Lindsay Lohan was supposed to begin her 90-day rehab stint last Thursday. Actually, she did start it… but then, within hours, removed herself from the facility because she didn’t like it.
The combo of CBS’ “The Big Bang Theory” and “Two and a Half Men” doubled “American Idol” in the ratings on Thursday night.
Kanye West keeps tweeting about June 18th, which has everybody thinking that’s Kim Kardashian’s due date.
China has broken up a crime ring that was selling rat meat as lamb.
Hotmail is now officially dead. All of the accounts have been migrated to Outlook.com.
Saturday was “Free Comic Book day” (always the first Saturday in May).
Cory Monteith and girlfriend Lea Michele have been spending his first week out of rehab up in Vancouver, B.C. with his family.
The Kentucky Derby was Saturday. [If you DVR’d it and haven’t watched it yet, I don’t want to spoil it. I’ll only say it was won by a horse.]
BEER DRONES TO DELIVER BREW TO CONCERTGOERS _ Thirsty music festivalgoers in South Africa this summer may be able to get beer instantly delivered to them with drones. During the OppiKoppi Music Festival, attendees can order beers from their phones to be delivered to the event’s campsite. The beer-equipped drones will swoop down and deliver beer via parachute to the appropriate customer.
PIZZA RECEIPT SHOWS HOCKEY GAME FORCED CANCELED PICK-UP _ The latest hilarious receipt to go viral comes courtesy of Vancouver’s rabid hockey fans. A picture of the receipt, posted to Reddit Saturday shows what happens in Canada when a hockey game gets too close to call. The receipt, originally for one large pizza for pick-up with extra chicken, was cancelled out and turned into a delivery because “canucks have tied game, [customer] cannot leave house to pickup.”
EARLY EARTH SMELLED LIKE ROTTEN EGG _ If you think that Early Earth, without industrial pollutants from humankind whatsoever, smelled fresh and natural, you’d be in for a rude and stinky surprise. Scientists have determined that billions of years ago, Earth smelled like rotten eggs.

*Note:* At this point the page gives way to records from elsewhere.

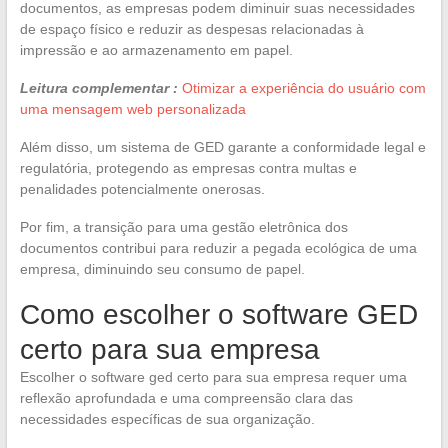
documentos, as empresas podem diminuir suas necessidades
de espaço físico e reduzir as despesas relacionadas à
impressão e ao armazenamento em papel.
Leitura complementar :
Otimizar a experiência do usuário com
uma mensagem web personalizada
Além disso, um sistema de GED garante a conformidade legal e
regulatória, protegendo as empresas contra multas e
penalidades potencialmente onerosas.
Por fim, a transição para uma gestão eletrônica dos
documentos contribui para reduzir a pegada ecológica de uma
empresa, diminuindo seu consumo de papel.
Como escolher o software GED
certo para sua empresa
Escolher o software ged certo para sua empresa requer uma
reflexão aprofundada e uma compreensão clara das
necessidades específicas de sua organização.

IRON MAN WINS BOX OFFICE _ Iron Man 3 flew past opening weekend box office expectations by bringing in more than $175 million Friday-Sunday. In less than two weeks Iron Man 3 has hauled in over $680 million, including over a half-billion dollars overseas.
… Opening Friday: Peeples and The Great Gatsby.
If you’re fat in your 40s, look out! People who are obese in middle age are more likely to experience a more rapid mental decline, including memory loss, than their friends who are of normal weight.
Gray hair might not exist in the near future: Scientists in England have figured out a topical solution that stops hair from going gray . . . and even gets it back to its original color. It’s not a dye, it literally fixes your hair follicles. But there’s no word on when it could go on sale.
In England, a psychologist says he’s perfected a technique where he can make women’s breasts grow up to THREE cup sizes . . . through hypnosis. Quote, “The mind controls the body, and if you know how to work with the mind you can get it to make changes in the body.” He charges $1,400 for the breast-enlarging hypnotherapy.